Tasks to carry out ->
A. Condense the paragraph of the 3D-print finishing guide below that begins "I painted my first 3D print" into two sentences, keeping its main facts.
B. Resume the 3D-print finishing guide below, picking up after its final sentence about sanding PETG.

Exercise text START

A raw 3D print looks like a raw 3D print. Layer lines, shiny plastic, single colour — functional, maybe, but not exactly something you’d put on display. Proper finishing and painting transforms a £2 lump of PLA into something that genuinely looks manufactured.

I painted my first 3D print (a Mandalorian helmet) back in 2022. Terrible job. Didn’t sand, didn’t prime, just went straight in with a rattle can. The paint pooled in the layer lines, cracked within a week, and looked worse than the raw print. Lesson learned.

Since then, I’ve painted hundreds of prints — miniatures, cosplay armour, decorative pieces, functional parts. The process isn’t difficult once you know the steps, but skipping any of them shows.

Step 1: Sanding

Sanding is the least exciting part and the most important. Every layer line you don’t sand will show through your paint. No amount of primer covers deep layer lines.

What you need:

  • Sandpaper: 120 grit, 220 grit, 400 grit (minimum)
  • A bowl of water (for wet sanding)
  • Patience

Process:

  1. Start with 120 grit to knock down obvious layer lines and support scars
  2. Move to 220 grit to smooth the surface
  3. Finish with 400 grit wet sanding for a properly smooth finish
  4. Rinse and dry the part completely

For flat surfaces, wrap your sandpaper around a sanding block — fingers alone create uneven pressure and dips. For curved surfaces, the foam-backed sanding pads from Screwfix (about £4 for a pack) work brilliantly.

I printed a Stormtrooper helmet last year and spent about 3 hours sanding it. Tedious? Absolutely. But the final painted result looked injection-moulded. The sanding did 70% of the work.

PLA vs ABS sanding: Both sand easily. ABS creates finer dust, so wear a mask. PETG is slightly gummier and can clog sandpaper faster — use wet sanding from the start with PETG.

Exercise text END
Data extracts START

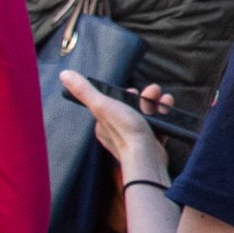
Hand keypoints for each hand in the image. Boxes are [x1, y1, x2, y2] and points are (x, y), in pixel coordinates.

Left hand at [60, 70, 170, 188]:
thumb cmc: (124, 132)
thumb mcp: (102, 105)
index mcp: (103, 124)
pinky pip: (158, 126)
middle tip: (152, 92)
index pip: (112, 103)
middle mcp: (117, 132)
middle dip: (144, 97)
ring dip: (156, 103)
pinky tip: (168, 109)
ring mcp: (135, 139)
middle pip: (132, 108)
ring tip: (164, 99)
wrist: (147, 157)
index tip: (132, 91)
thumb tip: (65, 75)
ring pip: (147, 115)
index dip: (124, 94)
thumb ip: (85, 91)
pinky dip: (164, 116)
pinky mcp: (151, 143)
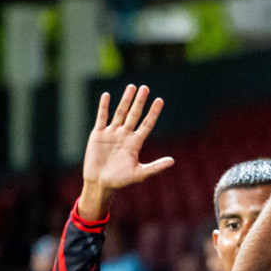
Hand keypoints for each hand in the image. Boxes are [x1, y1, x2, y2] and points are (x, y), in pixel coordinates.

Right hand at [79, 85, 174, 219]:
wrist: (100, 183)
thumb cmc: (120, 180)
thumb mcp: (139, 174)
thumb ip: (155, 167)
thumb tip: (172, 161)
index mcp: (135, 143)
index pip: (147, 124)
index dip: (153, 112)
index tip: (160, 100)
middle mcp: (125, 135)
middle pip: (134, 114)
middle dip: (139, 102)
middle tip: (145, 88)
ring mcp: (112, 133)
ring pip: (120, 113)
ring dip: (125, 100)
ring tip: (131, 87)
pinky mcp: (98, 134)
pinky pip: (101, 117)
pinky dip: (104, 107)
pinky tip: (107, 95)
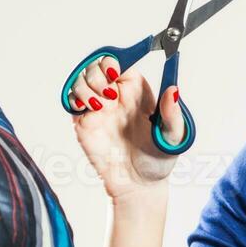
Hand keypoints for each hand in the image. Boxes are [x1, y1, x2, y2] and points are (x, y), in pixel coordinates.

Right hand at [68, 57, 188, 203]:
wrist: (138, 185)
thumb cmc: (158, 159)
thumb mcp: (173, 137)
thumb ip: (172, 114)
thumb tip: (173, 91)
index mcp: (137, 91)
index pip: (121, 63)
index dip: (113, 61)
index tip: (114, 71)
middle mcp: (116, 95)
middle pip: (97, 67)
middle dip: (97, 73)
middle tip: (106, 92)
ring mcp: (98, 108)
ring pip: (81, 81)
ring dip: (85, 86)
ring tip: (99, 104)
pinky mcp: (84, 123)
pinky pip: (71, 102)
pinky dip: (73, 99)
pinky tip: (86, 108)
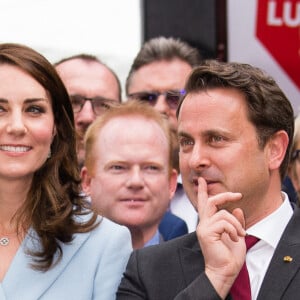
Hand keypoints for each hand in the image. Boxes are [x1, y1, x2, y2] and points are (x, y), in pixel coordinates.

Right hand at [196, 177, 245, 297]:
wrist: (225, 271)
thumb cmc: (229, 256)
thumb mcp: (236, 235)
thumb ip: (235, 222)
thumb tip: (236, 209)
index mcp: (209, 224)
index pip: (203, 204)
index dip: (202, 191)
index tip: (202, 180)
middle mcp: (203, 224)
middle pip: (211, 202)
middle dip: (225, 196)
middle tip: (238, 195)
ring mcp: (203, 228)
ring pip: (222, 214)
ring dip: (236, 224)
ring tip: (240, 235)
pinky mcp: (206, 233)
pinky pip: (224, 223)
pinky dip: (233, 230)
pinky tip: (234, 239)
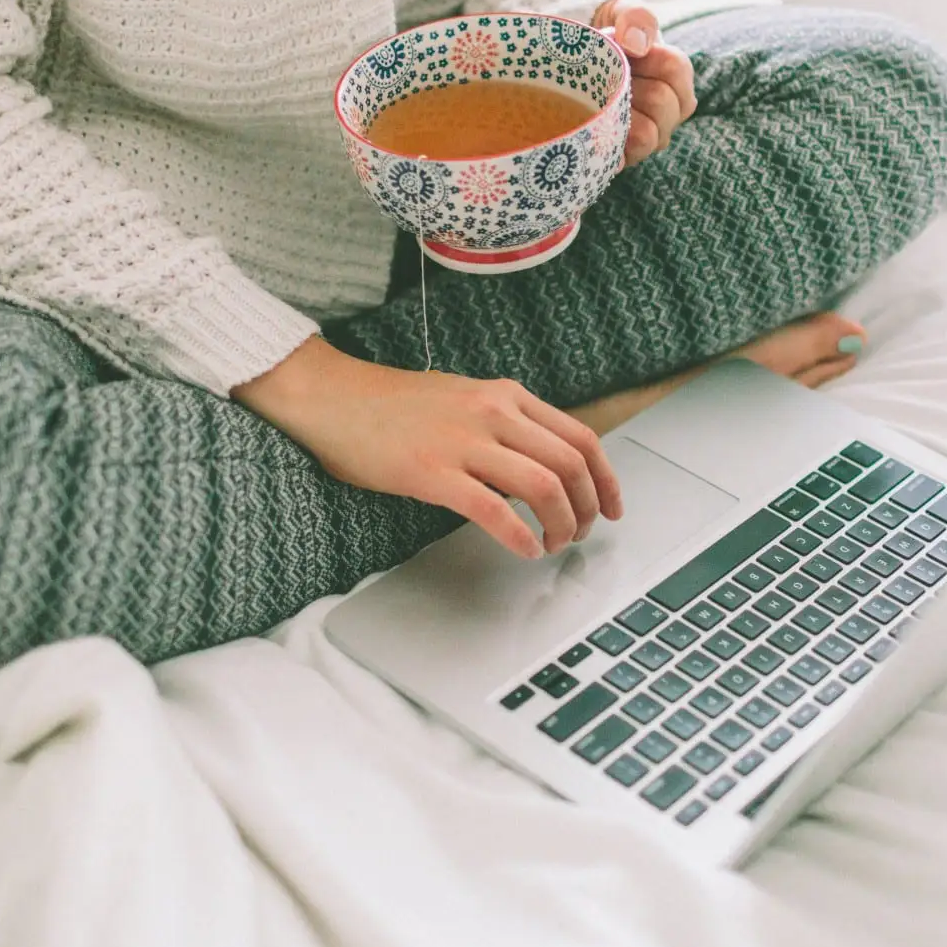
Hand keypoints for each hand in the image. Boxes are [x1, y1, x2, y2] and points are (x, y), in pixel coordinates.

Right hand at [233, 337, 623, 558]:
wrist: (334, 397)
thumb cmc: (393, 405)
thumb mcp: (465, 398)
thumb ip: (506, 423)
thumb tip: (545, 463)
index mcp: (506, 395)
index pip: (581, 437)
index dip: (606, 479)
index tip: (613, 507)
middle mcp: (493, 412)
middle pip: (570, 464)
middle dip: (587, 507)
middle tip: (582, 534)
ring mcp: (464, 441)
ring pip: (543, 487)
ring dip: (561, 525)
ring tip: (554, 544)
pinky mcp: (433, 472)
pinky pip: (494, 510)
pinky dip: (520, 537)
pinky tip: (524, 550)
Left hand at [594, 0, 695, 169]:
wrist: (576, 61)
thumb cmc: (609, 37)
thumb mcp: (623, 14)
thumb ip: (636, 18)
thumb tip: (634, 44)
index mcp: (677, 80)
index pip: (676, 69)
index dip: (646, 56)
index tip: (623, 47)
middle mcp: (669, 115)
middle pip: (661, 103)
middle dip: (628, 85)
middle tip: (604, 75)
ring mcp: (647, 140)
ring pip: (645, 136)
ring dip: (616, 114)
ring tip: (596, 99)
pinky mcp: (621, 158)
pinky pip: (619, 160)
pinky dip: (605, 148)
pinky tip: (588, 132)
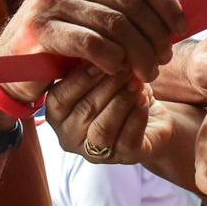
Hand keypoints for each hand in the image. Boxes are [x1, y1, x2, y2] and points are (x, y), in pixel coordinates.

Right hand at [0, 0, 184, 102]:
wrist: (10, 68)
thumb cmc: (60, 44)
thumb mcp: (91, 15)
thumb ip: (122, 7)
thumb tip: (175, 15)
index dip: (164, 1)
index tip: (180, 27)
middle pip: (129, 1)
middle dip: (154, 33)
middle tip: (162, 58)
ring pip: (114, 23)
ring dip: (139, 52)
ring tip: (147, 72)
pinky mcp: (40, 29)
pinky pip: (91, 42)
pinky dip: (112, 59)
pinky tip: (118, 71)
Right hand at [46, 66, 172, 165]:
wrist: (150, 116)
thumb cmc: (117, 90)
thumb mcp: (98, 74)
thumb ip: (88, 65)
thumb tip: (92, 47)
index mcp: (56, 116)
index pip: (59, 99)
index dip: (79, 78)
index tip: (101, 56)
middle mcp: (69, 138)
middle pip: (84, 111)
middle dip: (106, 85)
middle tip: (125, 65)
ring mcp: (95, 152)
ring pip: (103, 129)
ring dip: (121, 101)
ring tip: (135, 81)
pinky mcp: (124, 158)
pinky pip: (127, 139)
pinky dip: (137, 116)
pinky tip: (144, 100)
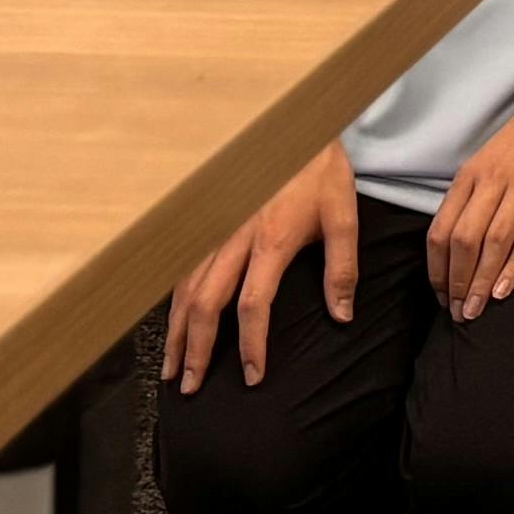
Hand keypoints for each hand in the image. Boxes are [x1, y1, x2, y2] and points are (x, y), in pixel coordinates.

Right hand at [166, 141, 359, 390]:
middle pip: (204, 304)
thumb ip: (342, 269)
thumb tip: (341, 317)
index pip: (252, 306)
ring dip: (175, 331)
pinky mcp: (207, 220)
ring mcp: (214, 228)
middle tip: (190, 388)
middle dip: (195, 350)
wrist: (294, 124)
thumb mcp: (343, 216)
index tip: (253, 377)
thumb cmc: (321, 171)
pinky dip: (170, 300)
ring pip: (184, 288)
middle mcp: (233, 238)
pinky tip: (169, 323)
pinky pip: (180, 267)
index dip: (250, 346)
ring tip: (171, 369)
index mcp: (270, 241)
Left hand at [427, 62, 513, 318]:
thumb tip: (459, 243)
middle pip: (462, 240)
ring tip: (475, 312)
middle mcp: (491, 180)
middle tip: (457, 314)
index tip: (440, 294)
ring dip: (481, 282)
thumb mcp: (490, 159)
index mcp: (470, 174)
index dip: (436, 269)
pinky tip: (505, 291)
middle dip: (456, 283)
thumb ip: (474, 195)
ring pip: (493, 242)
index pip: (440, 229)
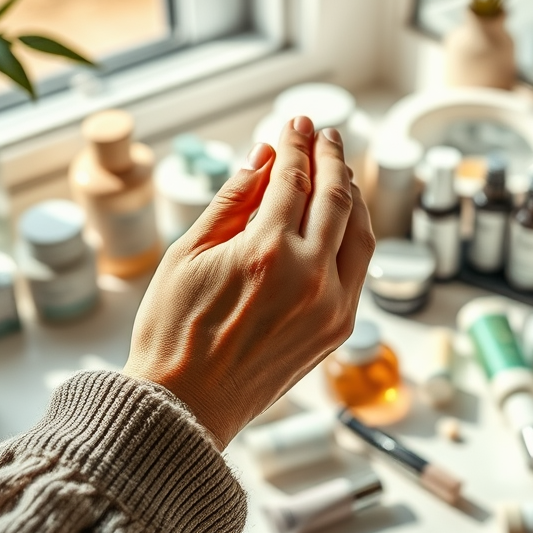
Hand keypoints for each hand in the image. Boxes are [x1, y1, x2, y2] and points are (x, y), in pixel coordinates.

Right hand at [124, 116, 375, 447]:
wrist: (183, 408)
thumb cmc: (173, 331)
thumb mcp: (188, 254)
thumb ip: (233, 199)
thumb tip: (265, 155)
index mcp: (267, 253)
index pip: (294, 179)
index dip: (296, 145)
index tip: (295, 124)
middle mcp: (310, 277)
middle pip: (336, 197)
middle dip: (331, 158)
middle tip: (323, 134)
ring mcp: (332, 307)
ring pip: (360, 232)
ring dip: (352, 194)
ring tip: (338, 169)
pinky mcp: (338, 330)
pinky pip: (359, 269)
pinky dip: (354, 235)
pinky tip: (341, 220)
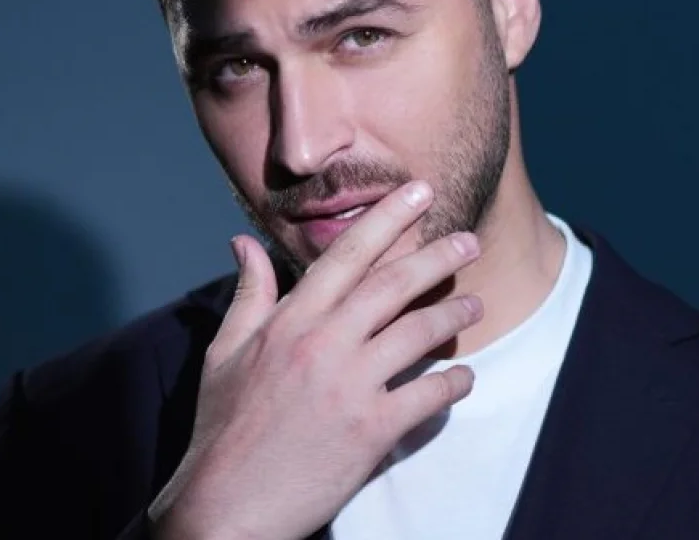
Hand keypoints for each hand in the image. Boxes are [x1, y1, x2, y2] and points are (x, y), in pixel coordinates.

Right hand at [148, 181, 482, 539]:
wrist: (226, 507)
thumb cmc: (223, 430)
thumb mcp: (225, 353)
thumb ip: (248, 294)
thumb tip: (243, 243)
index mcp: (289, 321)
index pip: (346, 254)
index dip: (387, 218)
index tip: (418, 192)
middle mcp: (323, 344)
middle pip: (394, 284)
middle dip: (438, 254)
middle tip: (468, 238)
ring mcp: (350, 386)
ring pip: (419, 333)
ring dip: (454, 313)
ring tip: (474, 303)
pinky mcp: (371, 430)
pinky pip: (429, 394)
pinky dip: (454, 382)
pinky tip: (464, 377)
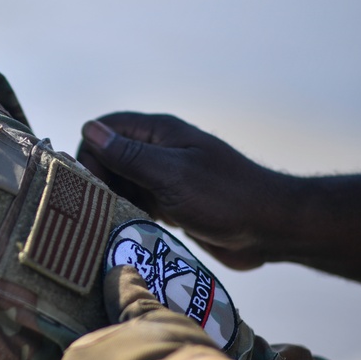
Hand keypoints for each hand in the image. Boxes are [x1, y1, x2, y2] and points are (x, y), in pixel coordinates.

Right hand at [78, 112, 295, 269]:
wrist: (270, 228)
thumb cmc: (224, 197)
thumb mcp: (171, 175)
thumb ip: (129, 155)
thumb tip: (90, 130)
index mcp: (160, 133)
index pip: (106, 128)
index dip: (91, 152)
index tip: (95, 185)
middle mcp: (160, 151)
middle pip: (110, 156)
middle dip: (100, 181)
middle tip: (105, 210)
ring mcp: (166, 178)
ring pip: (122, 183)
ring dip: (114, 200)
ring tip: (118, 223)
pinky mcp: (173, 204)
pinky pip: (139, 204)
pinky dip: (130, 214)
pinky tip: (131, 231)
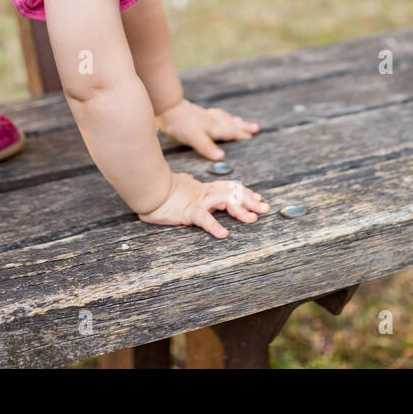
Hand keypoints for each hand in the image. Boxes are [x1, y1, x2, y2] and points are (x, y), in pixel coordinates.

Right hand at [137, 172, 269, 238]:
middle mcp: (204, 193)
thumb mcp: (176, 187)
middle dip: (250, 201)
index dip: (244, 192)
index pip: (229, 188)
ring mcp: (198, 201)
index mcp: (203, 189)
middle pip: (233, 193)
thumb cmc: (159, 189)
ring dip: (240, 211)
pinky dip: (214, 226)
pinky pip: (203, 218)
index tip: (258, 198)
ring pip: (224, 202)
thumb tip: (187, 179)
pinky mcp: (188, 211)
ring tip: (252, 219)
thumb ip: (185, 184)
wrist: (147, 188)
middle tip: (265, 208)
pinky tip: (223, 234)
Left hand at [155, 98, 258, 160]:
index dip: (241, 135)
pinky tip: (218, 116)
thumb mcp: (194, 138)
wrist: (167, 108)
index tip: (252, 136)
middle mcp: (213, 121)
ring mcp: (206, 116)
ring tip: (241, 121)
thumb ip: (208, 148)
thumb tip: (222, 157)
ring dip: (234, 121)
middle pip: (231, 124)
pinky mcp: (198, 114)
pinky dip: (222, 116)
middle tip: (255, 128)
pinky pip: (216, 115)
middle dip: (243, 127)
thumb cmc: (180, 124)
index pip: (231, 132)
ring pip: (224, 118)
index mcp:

Data extracts END

Responses in order ->
A. The first 3D print I painted, a Mandalorian helmet in 2022, went straight to a rattle can with no sanding or priming. The paint pooled in the layer lines, cracked within a week and looked worse than the raw print, which taught me a lesson.

B.
The Acetone Shortcut (ABS Only)

If your print is ABS, you can skip much of the sanding with acetone vapour smoothing. Suspend the part over a small pool of acetone in a sealed container. The vapour melts the surface layer, smoothing out lines chemically. Takes 20-40 minutes depending on the part size.

Fair warning: it’s easy to overdo it. Leave a part too long and fine details dissolve into a blobby mess. Check every 10 minutes. And do this outdoors or in a well-ventilated space — acetone fumes are no joke.

This doesn’t work on PLA. PLA is not acetone-soluble. I’ve seen people try it online and wonder why nothing happened. Wrong plastic, that’s why.

Step 2: Priming

Primer does three things: fills micro-scratches, gives paint something to grip, and reveals imperfections you missed while sanding.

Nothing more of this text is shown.